Bunga berdiri terlalu cepat sampai meja kecil bergeser.
"Bunga?" Melati ikut berdiri.
"Kita pulang."
"Tapi dia belum selesai..."
"Kita pulang sekarang."
Tuan Misterius akhirnya bersuara, sangat pelan. "Bunga."
"Diam."
Melati tampak bingung dan takut, tetapi ia mengikuti. Bunga hampir berlari keluar rumah, melewati pagar kecil dan pot tanaman. Udara sore di luar terasa terlalu terang.
"Bunga, tunggu." Melati menangkap pergelangan tangannya. "Kamu pucat. Apa sebenarnya yang terjadi?"
Bunga melihat tangan Melati di lengannya. Teman. Pinjaman ponsel. Scarf biru. Pembelaan di depan Ratih. Semua itu menahan Bunga agar tidak berbohong terlalu kasar.
"Aku belum bisa cerita," katanya. "Tapi kalau suatu hari aku cerita, mungkin kamu akan mengira aku gila."
Melati menggeleng cepat. "Aku tidak akan langsung begitu."
"Kamu tidak bisa janji."
"Bisa.
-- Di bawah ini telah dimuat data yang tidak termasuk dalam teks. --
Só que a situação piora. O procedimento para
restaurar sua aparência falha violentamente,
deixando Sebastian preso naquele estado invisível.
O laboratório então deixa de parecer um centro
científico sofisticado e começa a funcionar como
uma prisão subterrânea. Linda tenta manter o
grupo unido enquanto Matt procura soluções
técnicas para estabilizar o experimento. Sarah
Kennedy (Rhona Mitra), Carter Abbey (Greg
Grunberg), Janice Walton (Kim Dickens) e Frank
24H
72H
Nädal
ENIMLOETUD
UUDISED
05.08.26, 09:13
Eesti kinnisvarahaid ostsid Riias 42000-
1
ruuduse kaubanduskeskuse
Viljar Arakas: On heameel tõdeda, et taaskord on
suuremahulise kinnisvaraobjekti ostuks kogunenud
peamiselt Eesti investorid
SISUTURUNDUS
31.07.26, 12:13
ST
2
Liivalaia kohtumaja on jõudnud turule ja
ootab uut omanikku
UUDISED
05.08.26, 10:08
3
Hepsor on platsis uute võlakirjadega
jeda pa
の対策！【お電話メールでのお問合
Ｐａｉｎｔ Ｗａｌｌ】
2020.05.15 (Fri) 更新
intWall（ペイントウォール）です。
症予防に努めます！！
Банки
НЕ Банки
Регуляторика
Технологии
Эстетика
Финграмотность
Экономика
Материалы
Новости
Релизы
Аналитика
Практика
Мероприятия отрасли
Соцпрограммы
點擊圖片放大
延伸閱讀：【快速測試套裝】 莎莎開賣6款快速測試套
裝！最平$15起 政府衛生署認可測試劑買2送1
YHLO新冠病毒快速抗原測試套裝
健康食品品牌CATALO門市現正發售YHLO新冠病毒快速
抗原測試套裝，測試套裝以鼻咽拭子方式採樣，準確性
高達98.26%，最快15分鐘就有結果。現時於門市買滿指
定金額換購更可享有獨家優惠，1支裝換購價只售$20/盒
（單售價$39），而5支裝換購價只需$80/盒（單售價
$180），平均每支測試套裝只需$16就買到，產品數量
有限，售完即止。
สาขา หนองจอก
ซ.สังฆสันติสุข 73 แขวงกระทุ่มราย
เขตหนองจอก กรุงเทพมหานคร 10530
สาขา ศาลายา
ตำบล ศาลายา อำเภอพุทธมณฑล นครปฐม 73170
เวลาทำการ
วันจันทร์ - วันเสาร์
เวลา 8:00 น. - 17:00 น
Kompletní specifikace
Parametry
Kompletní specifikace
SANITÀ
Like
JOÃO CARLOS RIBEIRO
Aku mungkin panik, tapi aku tidak akan meninggalkanmu."
Kalimat itu hampir membuat Bunga goyah. Namun suara di kepalanya tetap ada, diam dan berat, seperti menunggu hukuman.
Malam itu, setelah Melati mengantar sampai depan gang, Bunga masuk ke kamar kos dan mengunci pintu. Ia tidak menyalakan lampu. Cahaya dari jalan masuk lewat celah tirai, cukup untuk melihat kantong blouse hijau di sudut dan ponsel di atas kasur.
"Tuan Misterius," katanya.
Tidak ada jawaban.
Bunga duduk di tepi kasur. Tangannya masih dingin.
"Orang itu bilang dua jiwa. Dia bilang yang satu sangat lelah tapi belum pergi."
Hening.
"Aku sudah lihat Wicaksana. Aku sudah lihat reaksi kamu pada Prabu. Aku sudah lihat berita soal eksekutif muda yang kritis. Aku bukan anak kecil yang bisa kamu kasih potongan roti biar diam."
Tuan Misterius masih diam.
Bunga menatap kegelapan kamar.
"Kamu sebenarnya siapa?"
Lama sekali, hanya suara motor lewat dari luar yang menjawab.
Di atas kasur, ponsel pinjaman menyala sebentar karena notifikasi kosong. Bunga melihat notes terakhirnya. Kata `Wicaksana` berada di sana, diam, seperti pintu yang menolak tetap tertutup.